----- Data -----

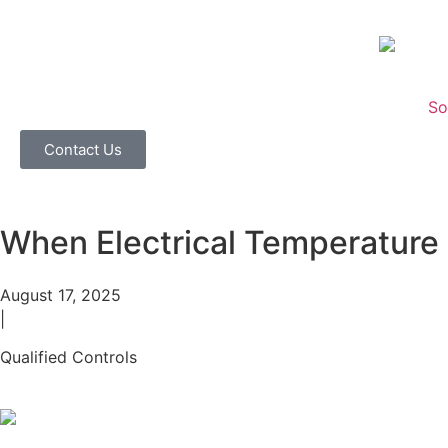
So
Contact Us
When Electrical Temperature 
August 17, 2025
|
Qualified Controls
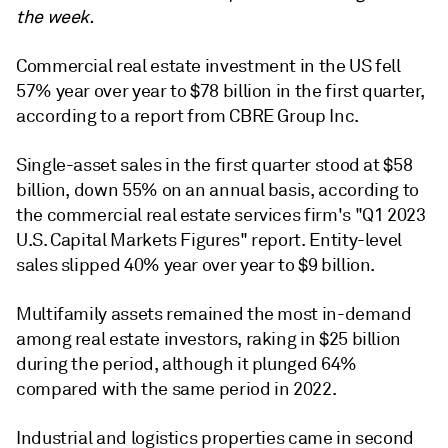
the week.
Commercial real estate investment in the US fell
57% year over year to $78 billion in the first quarter,
according to a report from CBRE Group Inc.
Single-asset sales in the first quarter stood at $58
billion, down 55% on an annual basis,
according to
the commercial real estate services firm's
"
Q1 2023
U.S. Capital Markets Figures
" report. Entity-level
sales slipped 40% year over year to $9 billion.
Multifamily assets remained the most in-demand
among real estate investors, raking in $25 billion
during the period, although it plunged 64%
compared with the same period in 2022.
Industrial and logistics properties came in second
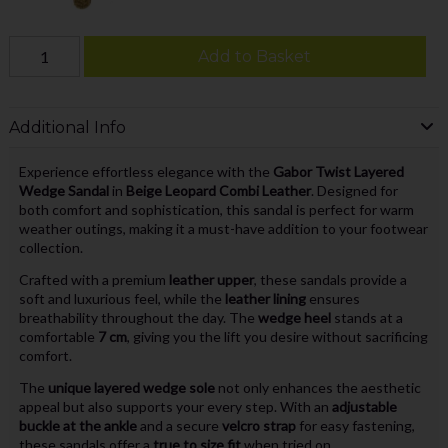
Add to Basket
Additional Info
Experience effortless elegance with the
Gabor Twist Layered
Wedge Sandal
in
Beige Leopard Combi Leather
. Designed for
both comfort and sophistication, this sandal is perfect for warm
weather outings, making it a must-have addition to your footwear
collection.
Crafted with a premium
leather upper
, these sandals provide a
soft and luxurious feel, while the
leather lining
ensures
breathability throughout the day. The
wedge heel
stands at a
comfortable
7 cm
, giving you the lift you desire without sacrificing
comfort.
The
unique layered wedge sole
not only enhances the aesthetic
appeal but also supports your every step. With an
adjustable
buckle at the ankle
and a secure
velcro strap
for easy fastening,
these sandals offer a
true to size fit
when tried on.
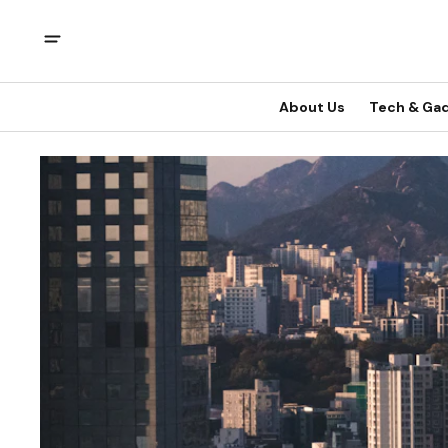
About Us
Tech & Ga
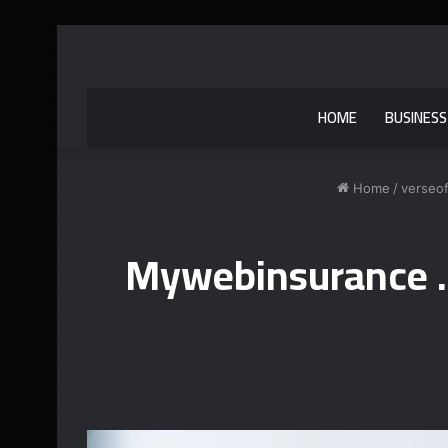
HOME
BUSINESS
Home
/
verseo
Mywebinsurance .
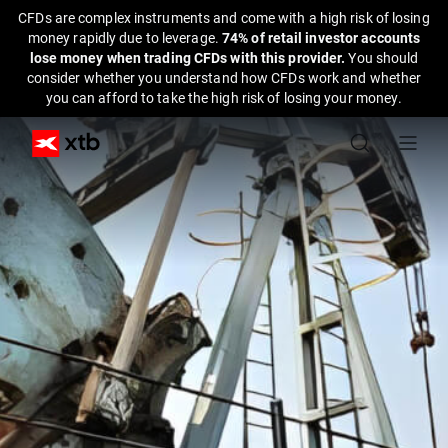
CFDs are complex instruments and come with a high risk of losing
money rapidly due to leverage.
74% of retail investor accounts
lose money when trading CFDs with this provider.
You should
consider whether you understand how CFDs work and whether
you can afford to take the high risk of losing your money.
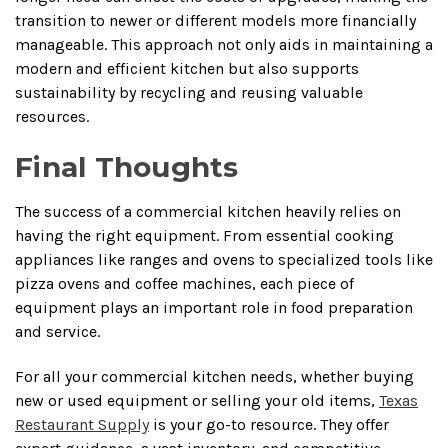
transition to newer or different models more financially
manageable. This approach not only aids in maintaining a
modern and efficient kitchen but also supports
sustainability by recycling and reusing valuable
resources.
Final Thoughts
The success of a commercial kitchen heavily relies on
having the right equipment. From essential cooking
appliances like ranges and ovens to specialized tools like
pizza ovens and coffee machines, each piece of
equipment plays an important role in food preparation
and service.
For all your commercial kitchen needs, whether buying
new or used equipment or selling your old items,
Texas
Restaurant Supply
is your go-to resource. They offer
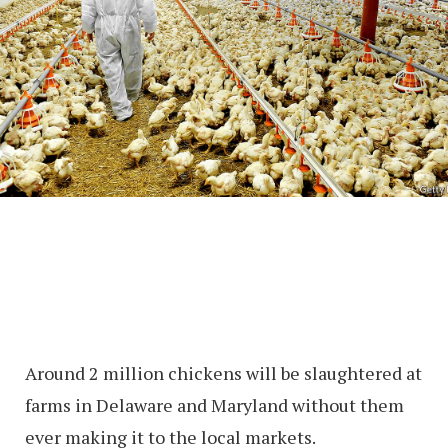
Around 2 million chickens will be slaughtered at
farms in Delaware and Maryland without them
ever making it to the local markets.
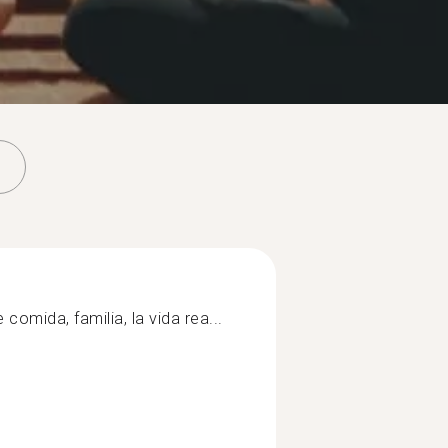
 comida, familia, la vida rea...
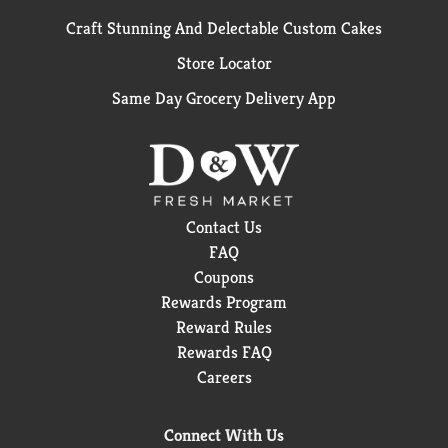
Craft Stunning And Delectable Custom Cakes
Store Locator
Same Day Grocery Delivery App
Contact Us
FAQ
Coupons
Rewards Program
Reward Rules
Rewards FAQ
Careers
Connect With Us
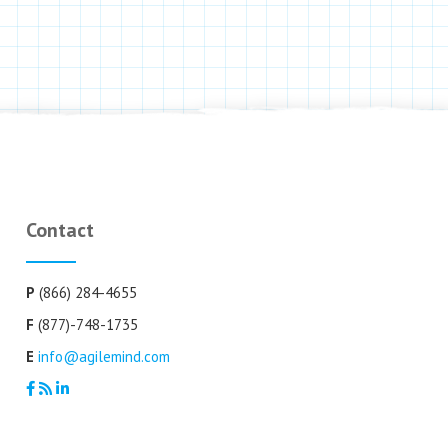
Contact
P
(866) 284-4655
F
(877)-748-1735
E
info@agilemind.com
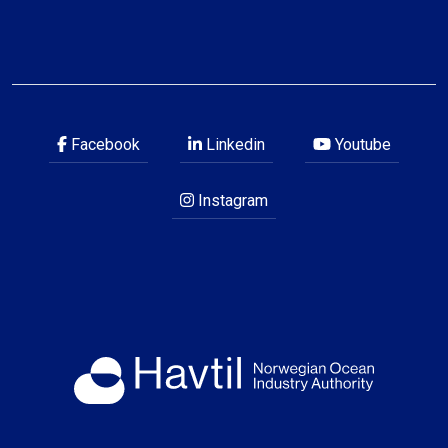
Facebook
Linkedin
Youtube
Instagram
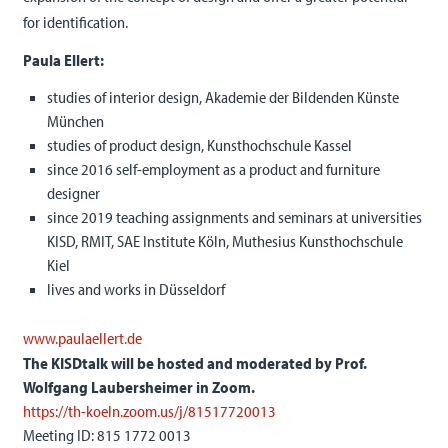
for identification.
Paula Ellert:
studies of interior design, Akademie der Bildenden Künste
München
studies of product design, Kunsthochschule Kassel
since 2016 self-employment as a product and furniture
designer
since 2019 teaching assignments and seminars at universities
KISD, RMIT, SAE Institute Köln, Muthesius Kunsthochschule
Kiel
lives and works in Düsseldorf
www.paulaellert.de
The KISDtalk will be hosted and moderated by Prof.
Wolfgang Laubersheimer
in Zoom.
https://th-koeln.zoom.us/j/81517720013
Meeting ID: 815 1772 0013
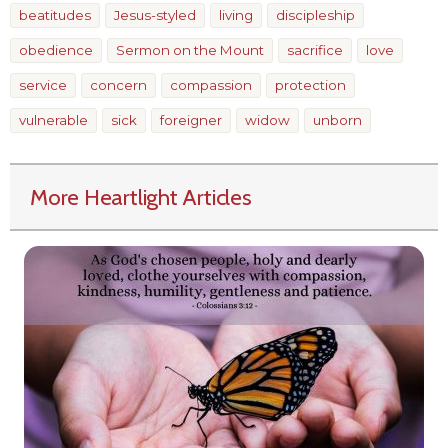
beatitudes
Jesus-styled
living
discipleship
obedience
Sermon on the Mount
sacrifice
love
service
concern
compassion
protection
vulnerable
sick
foreigner
widow
unborn
More Heartlight Articles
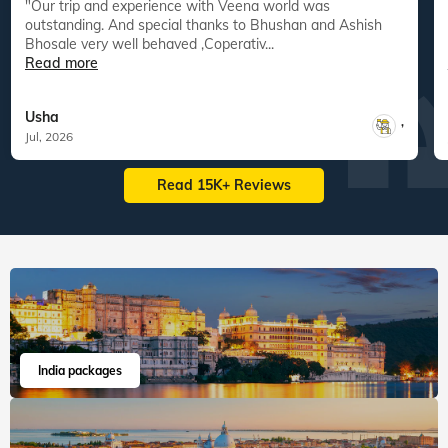
"Our trip and experience with Veena world was
"
outstanding. And special thanks to Bhushan and Ashish
Bhosale very well behaved ,Coperativ...
Read more
Usha
,
Jul, 2026
Read 15K+ Reviews
India packages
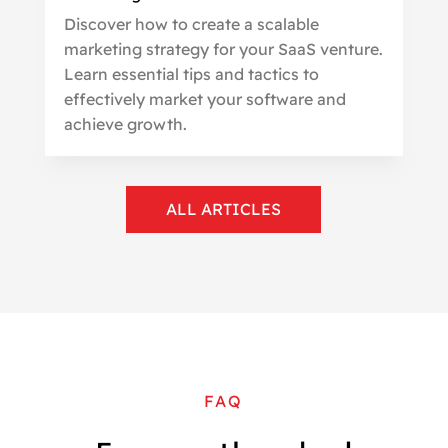
Discover how to create a scalable
marketing strategy for your SaaS venture.
Learn essential tips and tactics to
effectively market your software and
achieve growth.
ALL ARTICLES
FAQ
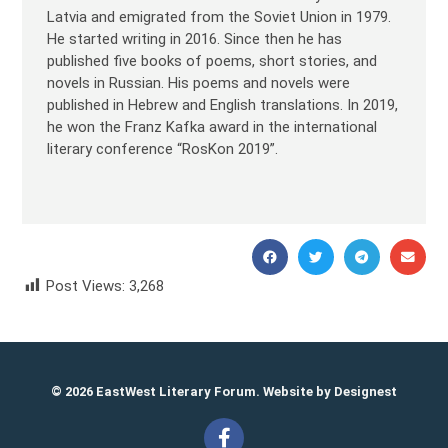
Latvia and emigrated from the Soviet Union in 1979.
He started writing in 2016. Since then he has
published five books of poems, short stories, and
novels in Russian. His poems and novels were
published in Hebrew and English translations. In 2019,
he won the Franz Kafka award in the international
literary conference “RosKon 2019”.
Post Views:
3,268
Yasha Hain Яша Хайн
© 2026 EastWest Literary Forum. Website by
Designest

-----

__About this task__
For the data above, set down exactly the lines from the line with "lose money when" to the line with "For all your", both included, leaving pictures out.

__Answer to this problem__
lose money when trading CFDs with this provider.
You should
consider whether you understand how CFDs work and whether
you can afford to take the high risk of losing your money.
transition to newer or different models more financially
manageable. This approach not only aids in maintaining a
modern and efficient kitchen but also supports
sustainability by recycling and reusing valuable
resources.
Final Thoughts
The success of a commercial kitchen heavily relies on
having the right equipment. From essential cooking
appliances like ranges and ovens to specialized tools like
pizza ovens and coffee machines, each piece of
equipment plays an important role in food preparation
and service.
For all your commercial kitchen needs, whether buying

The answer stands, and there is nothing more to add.